NUMBER OF CRASHES BY COUNTRIES

Based on the visualization, Russia, Brazil and Columbia are three countries that have the most crashes. However, knowing that California and Alaska are two American states. Alaska has 103 crashes and California has 115 crashes. The total number of crashes of those two states alone bring up the number of crashes of the United States to be higher than Brazil whose number of crashes is 168. Therefore, the top three countries can also be Russia, the United States, and Brazil.

air = air[-which(air$Country == ""), ]

p1 = air %>% group_by(Country) %>% summarise( Crashes = n()) %>% arrange(-Crashes) %>% head(10) %>% 
  ggplot() + aes( x = reorder(Country, +Crashes), y = Crashes, fill = Country)  + geom_col()  + xlab("Country") +
  ggtitle("NUMBER OF CRASHES BY COUNTRY") 

ggplotly(p1)

RATIO OF FATALITIES OF CREW AND RATIO OF FATALITIES OF PASSENGER BY YEAR

As we can see, whether your role was a crew member or a passenger, your survival chance remains pretty much the same.

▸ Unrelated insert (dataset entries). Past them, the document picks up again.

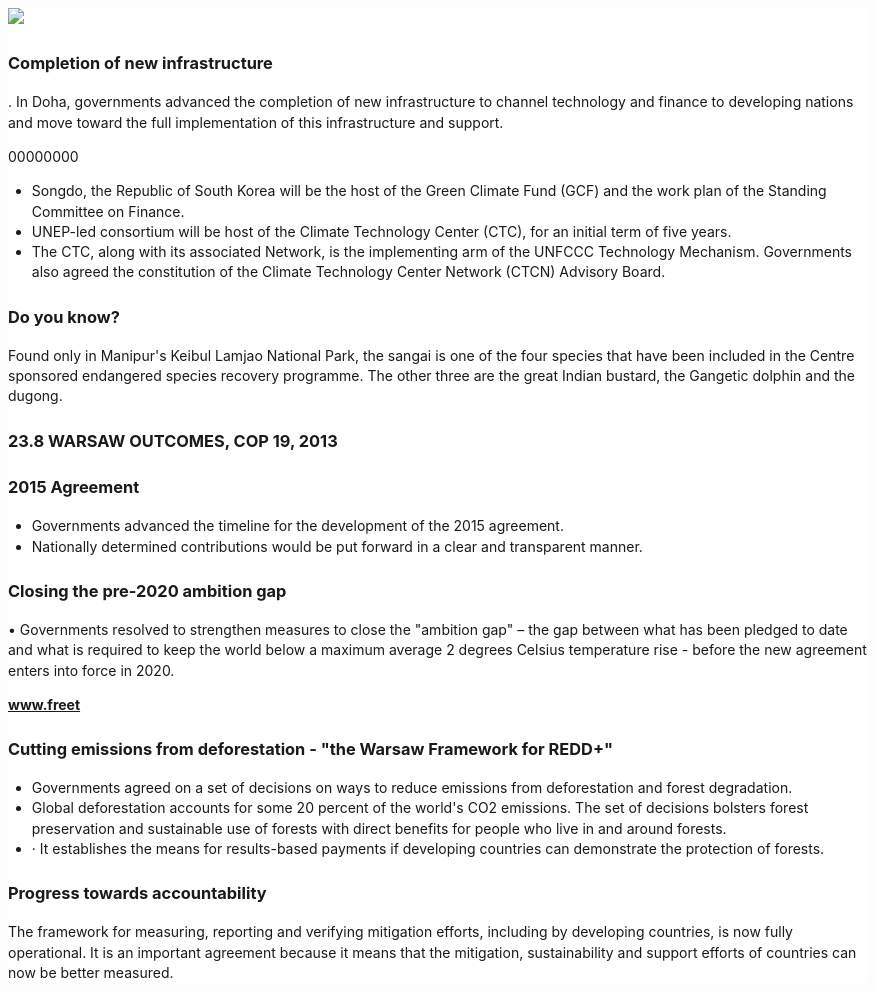![](_page_9_Picture_1.jpeg)

### Completion of new infrastructure

. In Doha, governments advanced the completion of new infrastructure to channel technology and finance to developing nations and move toward the full implementation of this infrastructure and support.

00000000

- Songdo, the Republic of South Korea will be the host of the Green Climate Fund (GCF) and the work plan of the Standing Committee on Finance.
- UNEP-led consortium will be host of the Climate Technology Center (CTC), for an initial term of five years.
- The CTC, along with its associated Network, is the implementing arm of the UNFCCC Technology Mechanism. Governments also agreed the constitution of the Climate Technology Center Network (CTCN) Advisory Board.

### Do you know?

Found only in Manipur's Keibul Lamjao National Park, the sangai is one of the four species that have been included in the Centre sponsored endangered species recovery programme. The other three are the great Indian bustard, the Gangetic dolphin and the dugong.

### 23.8 WARSAW OUTCOMES, COP 19, 2013

### 2015 Agreement

- Governments advanced the timeline for the development of the 2015 agreement.
- Nationally determined contributions would be put forward in a clear and transparent manner.

### Closing the pre-2020 ambition gap

• Governments resolved to strengthen measures to close the "ambition gap" – the gap between what has been pledged to date and what is required to keep the world below a maximum average 2 degrees Celsius temperature rise - before the new agreement enters into force in 2020.

**www.freet** 

### Cutting emissions from deforestation - "the **Warsaw Framework for REDD+"**

- Governments agreed on a set of decisions on ways to reduce emissions from deforestation and forest degradation.
- Global deforestation accounts for some 20 percent of the world's CO2 emissions. The set of decisions bolsters forest preservation and sustainable use of forests with direct benefits for people who live in and around forests.
- · It establishes the means for results-based payments if developing countries can demonstrate the protection of forests.

### Progress towards accountability

The framework for measuring, reporting and verifying mitigation efforts, including by developing countries, is now fully operational. It is an important agreement because it means that the mitigation, sustainability and support efforts of countries can now be better measured.
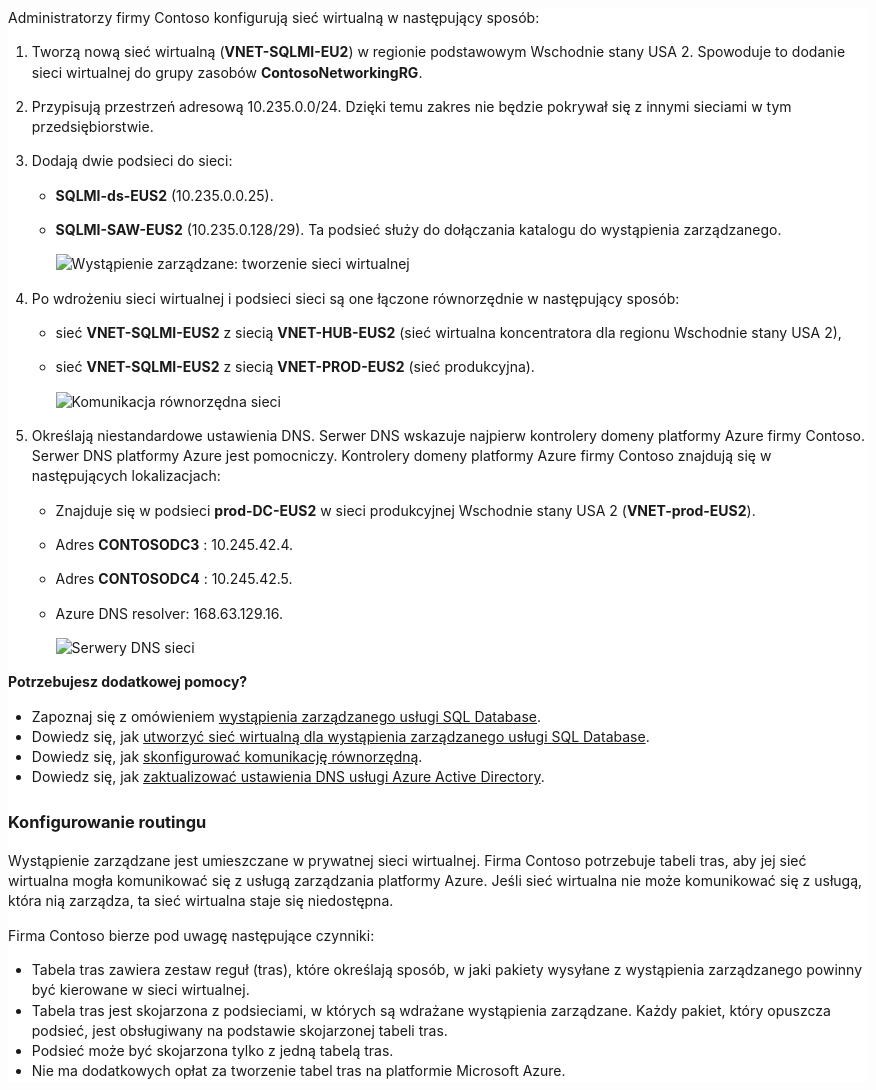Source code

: Administratorzy firmy Contoso konfigurują sieć wirtualną w następujący sposób:

1. Tworzą nową sieć wirtualną (**VNET-SQLMI-EU2**) w regionie podstawowym Wschodnie stany USA 2. Spowoduje to dodanie sieci wirtualnej do grupy zasobów **ContosoNetworkingRG**.
2. Przypisują przestrzeń adresową 10.235.0.0/24. Dzięki temu zakres nie będzie pokrywał się z innymi sieciami w tym przedsiębiorstwie.
3. Dodają dwie podsieci do sieci:
    - **SQLMI-ds-EUS2** (10.235.0.0.25).
    - **SQLMI-SAW-EUS2** (10.235.0.128/29). Ta podsieć służy do dołączania katalogu do wystąpienia zarządzanego.

      ![Wystąpienie zarządzane: tworzenie sieci wirtualnej](./media/contoso-migration-rehost-vm-sql-managed-instance/mi-vnet.png)

4. Po wdrożeniu sieci wirtualnej i podsieci sieci są one łączone równorzędnie w następujący sposób:

    - sieć **VNET-SQLMI-EUS2** z siecią **VNET-HUB-EUS2** (sieć wirtualna koncentratora dla regionu Wschodnie stany USA 2),
    - sieć **VNET-SQLMI-EUS2** z siecią **VNET-PROD-EUS2** (sieć produkcyjna).

      ![Komunikacja równorzędna sieci](./media/contoso-migration-rehost-vm-sql-managed-instance/mi-peering.png)

5. Określają niestandardowe ustawienia DNS. Serwer DNS wskazuje najpierw kontrolery domeny platformy Azure firmy Contoso. Serwer DNS platformy Azure jest pomocniczy. Kontrolery domeny platformy Azure firmy Contoso znajdują się w następujących lokalizacjach:

    - Znajduje się w podsieci **prod-DC-EUS2** w sieci produkcyjnej Wschodnie stany USA 2 (**VNET-prod-EUS2**).
    - Adres **CONTOSODC3** : 10.245.42.4.
    - Adres **CONTOSODC4** : 10.245.42.5.
    - Azure DNS resolver: 168.63.129.16.

      ![Serwery DNS sieci](./media/contoso-migration-rehost-vm-sql-managed-instance/mi-dns.png)

**Potrzebujesz dodatkowej pomocy?**

- Zapoznaj się z omówieniem [wystąpienia zarządzanego usługi SQL Database](https://docs.microsoft.com/azure/sql-database/sql-database-managed-instance).
- Dowiedz się, jak [utworzyć sieć wirtualną dla wystąpienia zarządzanego usługi SQL Database](https://docs.microsoft.com/azure/sql-database/sql-database-managed-instance-configure-vnet-subnet).
- Dowiedz się, jak [skonfigurować komunikację równorzędną](https://docs.microsoft.com/azure/virtual-network/virtual-network-manage-peering).
- Dowiedz się, jak [zaktualizować ustawienia DNS usługi Azure Active Directory](https://docs.microsoft.com/azure/active-directory-domain-services/tutorial-create-instance).

### <a name="set-up-routing"></a>Konfigurowanie routingu

Wystąpienie zarządzane jest umieszczane w prywatnej sieci wirtualnej. Firma Contoso potrzebuje tabeli tras, aby jej sieć wirtualna mogła komunikować się z usługą zarządzania platformy Azure. Jeśli sieć wirtualna nie może komunikować się z usługą, która nią zarządza, ta sieć wirtualna staje się niedostępna.

Firma Contoso bierze pod uwagę następujące czynniki:

- Tabela tras zawiera zestaw reguł (tras), które określają sposób, w jaki pakiety wysyłane z wystąpienia zarządzanego powinny być kierowane w sieci wirtualnej.
- Tabela tras jest skojarzona z podsieciami, w których są wdrażane wystąpienia zarządzane. Każdy pakiet, który opuszcza podsieć, jest obsługiwany na podstawie skojarzonej tabeli tras.
- Podsieć może być skojarzona tylko z jedną tabelą tras.
- Nie ma dodatkowych opłat za tworzenie tabel tras na platformie Microsoft Azure.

air = air[!is.na(air$`Crew Fatalities Ratio`), ]
air = air[!is.na(air$`Passenger Fatalities Ratio`), ]


a = air %>% group_by(year) %>% summarise( Crew = sum(`Crew Fatalities Ratio`))

  
b = air %>% group_by(year) %>% summarise( Passenger = sum(`Passenger Fatalities Ratio`))

c = inner_join(a,b)
## Joining with `by = join_by(year)`
colors <- c("Passengers" = "purple", "Crews" = "orange")
p1 = c %>% ggplot( aes( x= year))  + 
  geom_line(aes(y = Crew, color = "Crews")) + 
  geom_line(aes(y = Passenger, color = "Passengers")) + 
  labs( x= "Year", y = "Count", color = "Legend") + 
  scale_color_manual(values = colors) + ggtitle("RATIO OF FATALITIES OF CREW VS RATIO OF FATALITIES OF PASSENGERS \nBY YEAR")

ggplotly(p1)

SUMMARY AND LIMITATIONS

SUMMARY

Most of the time, when a plane crashed, passengers on board either mostly died or mostly survived. The survival rate of the passengers on board in 1908-2021 has been relatively low. However, deaths on the ground caused by plane crashes have almost never occurred. We also know that the three most dangerous countries to fly in are Russia, the United States, and Brazil. Furthermore, there is especially not a safe day or safe month to fly. On top of that, regardless of whether a person on a flight is a captain or a passenger, the chances of survival remain the same. Finally, air travel looks quite safe after year 1999 to the present.

LIMITATIONS

The top factors that have the most crashes need to be investigated more because those top countries, top operators, and top airplane type might have high air traffic so we cannot not conclude that those factors are particularly dangerous to fly yet. The data set could have had included the total number of flights that a country and an operator have had in an entire year. By doing that, we could obtain the ratio between the number of crashes and the total number of flights to make accurate insights and maybe find out why some states in America even have higher number of crashes than that of some countries. Furthermore, the data set could have provided more factors that influence the tendency of airplanes to crash such as gdp per capita over the years. Finally, the data set has a considerable amount of human errors in data entry such as strange symbols and regions in some columns, possibly contributing to misleading analysis.